The required output is the lines of the listing from the beginning through the line containing "reductions, or both.", each copied exactly, without any pictures.

*** Block opens ***

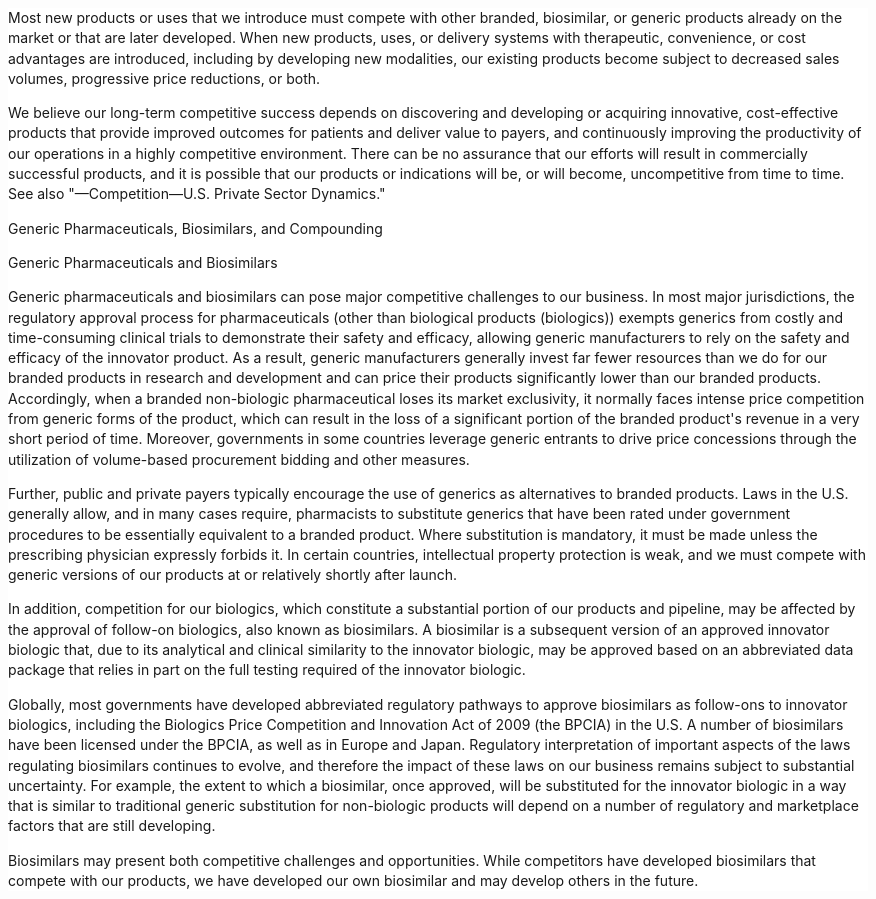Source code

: Most new products or uses that we introduce must compete with other branded, biosimilar, or generic products already on the market or that are later developed. When new products, uses, or delivery systems with therapeutic, convenience, or cost advantages are introduced, including by developing new modalities, our existing products become subject to decreased sales volumes, progressive price reductions, or both. 

We believe our long-term competitive success depends on discovering and developing or acquiring innovative, cost-effective products that provide improved outcomes for patients and deliver value to payers, and continuously improving the productivity of our operations in a highly competitive environment. There can be no assurance that our efforts will result in commercially successful products, and it is possible that our products or indications will be, or will become, uncompetitive from time to time. See also "—Competition—U.S. Private Sector Dynamics." 

Generic Pharmaceuticals, Biosimilars, and Compounding 

Generic Pharmaceuticals and Biosimilars 

Generic pharmaceuticals and biosimilars can pose major competitive challenges to our business. In most major jurisdictions, the regulatory approval process for pharmaceuticals (other than biological products (biologics)) exempts generics from costly and time-consuming clinical trials to demonstrate their safety and efficacy, allowing generic manufacturers to rely on the safety and efficacy of the innovator product. As a result, generic manufacturers generally invest far fewer resources than we do for our branded products in research and development and can price their products significantly lower than our branded products. Accordingly, when a branded non-biologic pharmaceutical loses its market exclusivity, it normally faces intense price competition from generic forms of the product, which can result in the loss of a significant portion of the branded product's revenue in a very short period of time. Moreover, governments in some countries leverage generic entrants to drive price concessions through the utilization of volume-based procurement bidding and other measures. 

Further, public and private payers typically encourage the use of generics as alternatives to branded products. Laws in the U.S. generally allow, and in many cases require, pharmacists to substitute generics that have been rated under government procedures to be essentially equivalent to a branded product. Where substitution is mandatory, it must be made unless the prescribing physician expressly forbids it. In certain countries, intellectual property protection is weak, and we must compete with generic versions of our products at or relatively shortly after launch. 

In addition, competition for our biologics, which constitute a substantial portion of our products and pipeline, may be affected by the approval of follow-on biologics, also known as biosimilars. A biosimilar is a subsequent version of an approved innovator biologic that, due to its analytical and clinical similarity to the innovator biologic, may be approved based on an abbreviated data package that relies in part on the full testing required of the innovator biologic. 

Globally, most governments have developed abbreviated regulatory pathways to approve biosimilars as follow-ons to innovator biologics, including the Biologics Price Competition and Innovation Act of 2009 (the BPCIA) in the U.S. A number of biosimilars have been licensed under the BPCIA, as well as in Europe and Japan. Regulatory interpretation of important aspects of the laws regulating biosimilars continues to evolve, and therefore the impact of these laws on our business remains subject to substantial uncertainty. For example, the extent to which a biosimilar, once approved, will be substituted for the innovator biologic in a way that is similar to traditional generic substitution for non-biologic products will depend on a number of regulatory and marketplace factors that are still developing. 

Biosimilars may present both competitive challenges and opportunities. While competitors have developed biosimilars that compete with our products, we have developed our own biosimilar and may develop others in the future. 
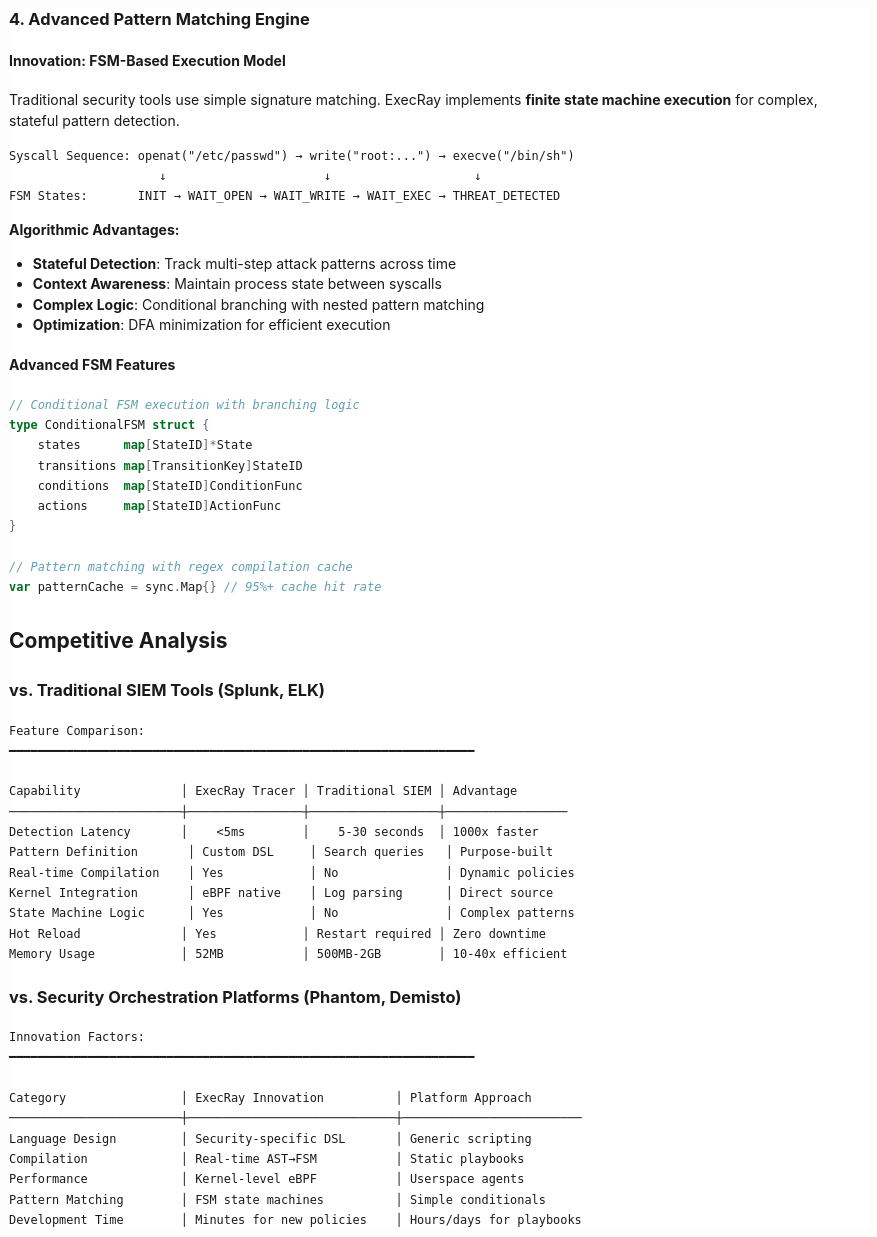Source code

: ### 4. Advanced Pattern Matching Engine

#### Innovation: FSM-Based Execution Model
Traditional security tools use simple signature matching. ExecRay implements **finite state machine execution** for complex, stateful pattern detection.

```
Syscall Sequence: openat("/etc/passwd") → write("root:...") → execve("/bin/sh")
                     ↓                      ↓                    ↓
FSM States:       INIT → WAIT_OPEN → WAIT_WRITE → WAIT_EXEC → THREAT_DETECTED
```

**Algorithmic Advantages:**
- **Stateful Detection**: Track multi-step attack patterns across time
- **Context Awareness**: Maintain process state between syscalls
- **Complex Logic**: Conditional branching with nested pattern matching
- **Optimization**: DFA minimization for efficient execution

#### Advanced FSM Features
```go
// Conditional FSM execution with branching logic
type ConditionalFSM struct {
    states      map[StateID]*State
    transitions map[TransitionKey]StateID
    conditions  map[StateID]ConditionFunc
    actions     map[StateID]ActionFunc
}

// Pattern matching with regex compilation cache
var patternCache = sync.Map{} // 95%+ cache hit rate
```

## Competitive Analysis

### vs. Traditional SIEM Tools (Splunk, ELK)
```
Feature Comparison:
━━━━━━━━━━━━━━━━━━━━━━━━━━━━━━━━━━━━━━━━━━━━━━━━━━━━━━━━━━━━━━━━━

Capability              │ ExecRay Tracer │ Traditional SIEM │ Advantage
────────────────────────┼────────────────┼──────────────────┼─────────────────
Detection Latency       │    <5ms        │    5-30 seconds  │ 1000x faster
Pattern Definition       │ Custom DSL     │ Search queries   │ Purpose-built
Real-time Compilation    │ Yes            │ No               │ Dynamic policies
Kernel Integration       │ eBPF native    │ Log parsing      │ Direct source
State Machine Logic      │ Yes            │ No               │ Complex patterns
Hot Reload              │ Yes            │ Restart required │ Zero downtime
Memory Usage            │ 52MB           │ 500MB-2GB        │ 10-40x efficient
```

### vs. Security Orchestration Platforms (Phantom, Demisto)
```
Innovation Factors:
━━━━━━━━━━━━━━━━━━━━━━━━━━━━━━━━━━━━━━━━━━━━━━━━━━━━━━━━━━━━━━━━━

Category                │ ExecRay Innovation          │ Platform Approach
────────────────────────┼─────────────────────────────┼─────────────────────────
Language Design         │ Security-specific DSL       │ Generic scripting
Compilation             │ Real-time AST→FSM           │ Static playbooks
Performance             │ Kernel-level eBPF           │ Userspace agents
Pattern Matching        │ FSM state machines          │ Simple conditionals
Development Time        │ Minutes for new policies    │ Hours/days for playbooks
```
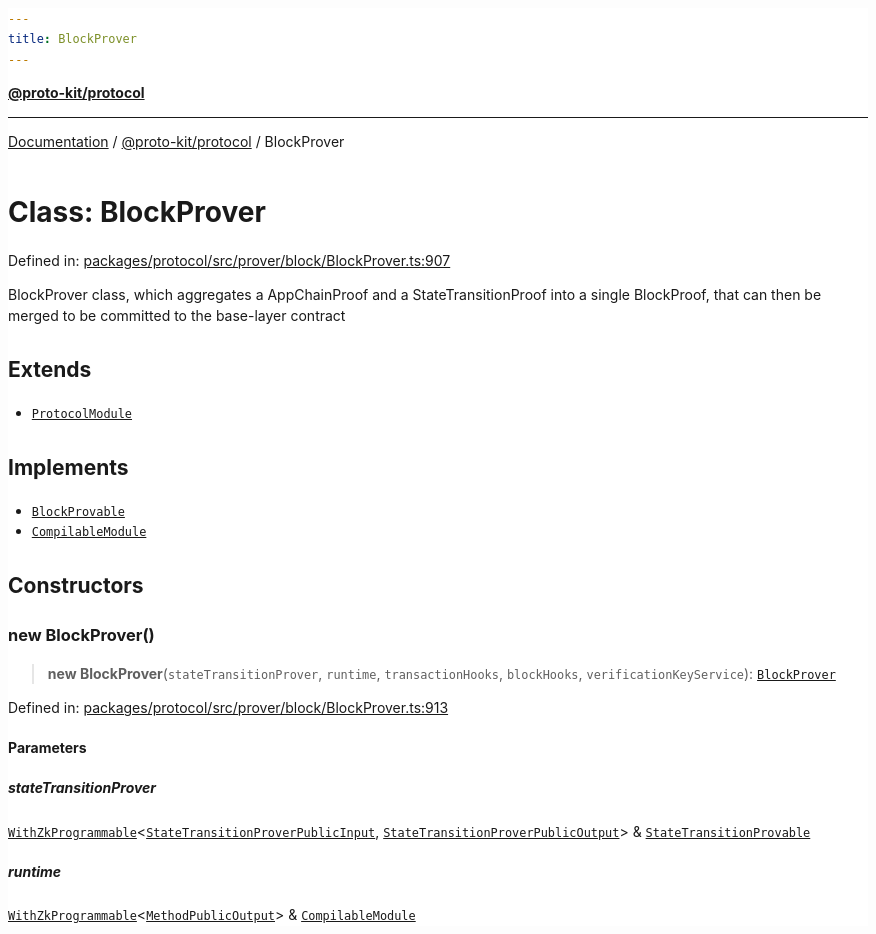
```yaml
---
title: BlockProver
---
```


[**@proto-kit/protocol**](../README.md)

***

[Documentation](../../../README.md) / [@proto-kit/protocol](../README.md) / BlockProver

# Class: BlockProver

Defined in: [packages/protocol/src/prover/block/BlockProver.ts:907](https://github.com/proto-kit/framework/blob/4d6b3b6da51b3edee0fbf25ce72c1f59ec61e891/packages/protocol/src/prover/block/BlockProver.ts#L907)

BlockProver class, which aggregates a AppChainProof and
a StateTransitionProof into a single BlockProof, that can
then be merged to be committed to the base-layer contract

## Extends

- [`ProtocolModule`](ProtocolModule.md)

## Implements

- [`BlockProvable`](../interfaces/BlockProvable.md)
- [`CompilableModule`](../../common/interfaces/CompilableModule.md)

## Constructors

### new BlockProver()

> **new BlockProver**(`stateTransitionProver`, `runtime`, `transactionHooks`, `blockHooks`, `verificationKeyService`): [`BlockProver`](BlockProver.md)

Defined in: [packages/protocol/src/prover/block/BlockProver.ts:913](https://github.com/proto-kit/framework/blob/4d6b3b6da51b3edee0fbf25ce72c1f59ec61e891/packages/protocol/src/prover/block/BlockProver.ts#L913)

#### Parameters

##### stateTransitionProver

[`WithZkProgrammable`](../../common/interfaces/WithZkProgrammable.md)\<[`StateTransitionProverPublicInput`](StateTransitionProverPublicInput.md), [`StateTransitionProverPublicOutput`](StateTransitionProverPublicOutput.md)\> & [`StateTransitionProvable`](../interfaces/StateTransitionProvable.md)

##### runtime

[`WithZkProgrammable`](../../common/interfaces/WithZkProgrammable.md)\<[`MethodPublicOutput`](MethodPublicOutput.md)\> & [`CompilableModule`](../../common/interfaces/CompilableModule.md)
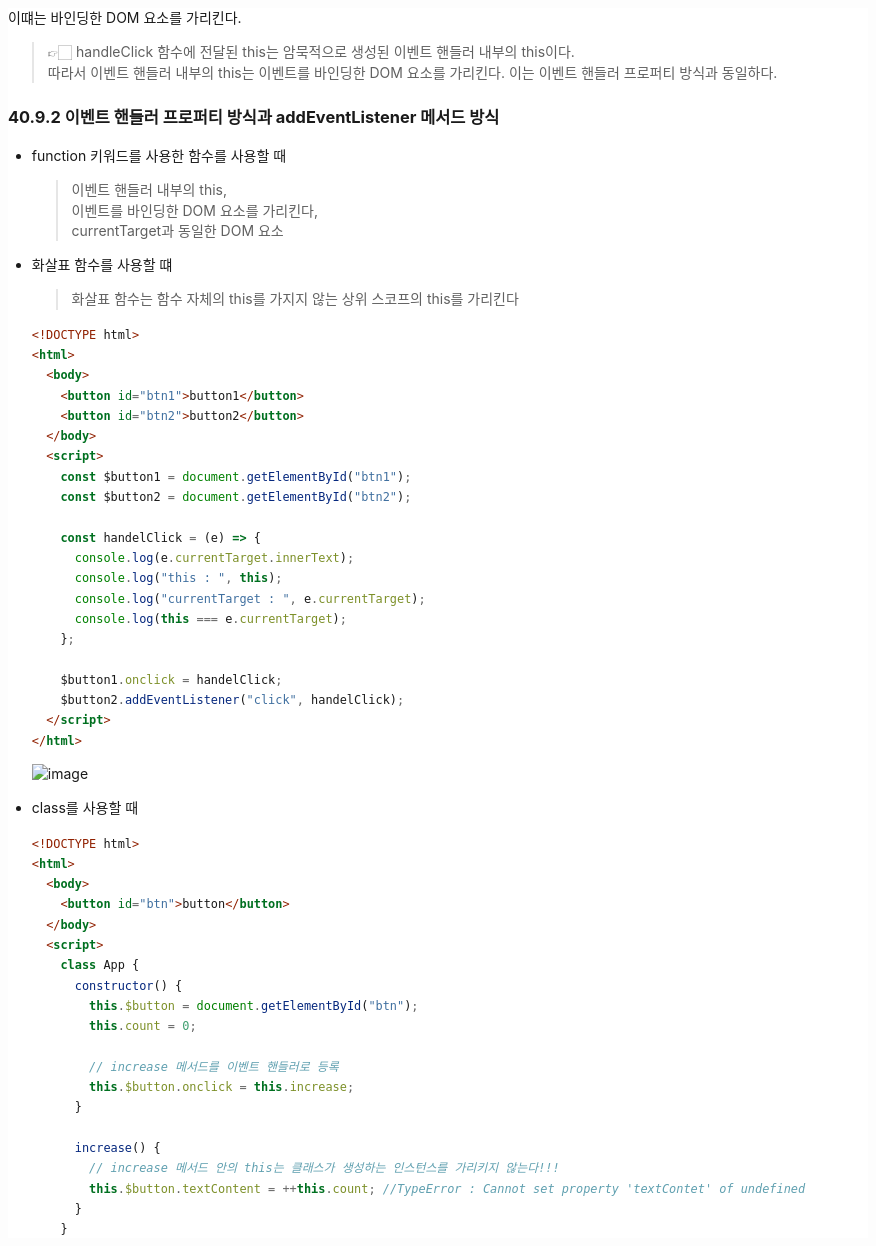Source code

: 이떄는 바인딩한 DOM 요소를 가리킨다.

> 👉🏻 handleClick 함수에 전달된 this는 암묵적으로 생성된 이벤트 핸들러 내부의 this이다.  
> 따라서 이벤트 핸들러 내부의 this는 이벤트를 바인딩한 DOM 요소를 가리킨다. 이는 이벤트 핸들러 프로퍼티 방식과 동일하다.

### 40.9.2 이벤트 핸들러 프로퍼티 방식과 addEventListener 메서드 방식

- function 키워드를 사용한 함수를 사용할 때
  > 이벤트 핸들러 내부의 this,  
  > 이벤트를 바인딩한 DOM 요소를 가리킨다,  
  > currentTarget과 동일한 DOM 요소
- 화살표 함수를 사용할 떄

  > 화살표 함수는 함수 자체의 this를 가지지 않는
  > 상위 스코프의 this를 가리킨다

  ```html
  <!DOCTYPE html>
  <html>
    <body>
      <button id="btn1">button1</button>
      <button id="btn2">button2</button>
    </body>
    <script>
      const $button1 = document.getElementById("btn1");
      const $button2 = document.getElementById("btn2");

      const handelClick = (e) => {
        console.log(e.currentTarget.innerText);
        console.log("this : ", this);
        console.log("currentTarget : ", e.currentTarget);
        console.log(this === e.currentTarget);
      };

      $button1.onclick = handelClick;
      $button2.addEventListener("click", handelClick);
    </script>
  </html>
  ```

  ![image](images/event_property_addEventListener_this.png)

- class를 사용할 때

  ```html
  <!DOCTYPE html>
  <html>
    <body>
      <button id="btn">button</button>
    </body>
    <script>
      class App {
        constructor() {
          this.$button = document.getElementById("btn");
          this.count = 0;

          // increase 메서드를 이벤트 핸들러로 등록
          this.$button.onclick = this.increase;
        }

        increase() {
          // increase 메서드 안의 this는 클래스가 생성하는 인스턴스를 가리키지 않는다!!!
          this.$button.textContent = ++this.count; //TypeError : Cannot set property 'textContet' of undefined
        }
      }
  ```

*** Block closes ***

**Exercise answer:**
Source code

: Most new products or uses that we introduce must compete with other branded, biosimilar, or generic products already on the market or that are later developed. When new products, uses, or delivery systems with therapeutic, convenience, or cost advantages are introduced, including by developing new modalities, our existing products become subject to decreased sales volumes, progressive price reductions, or both. 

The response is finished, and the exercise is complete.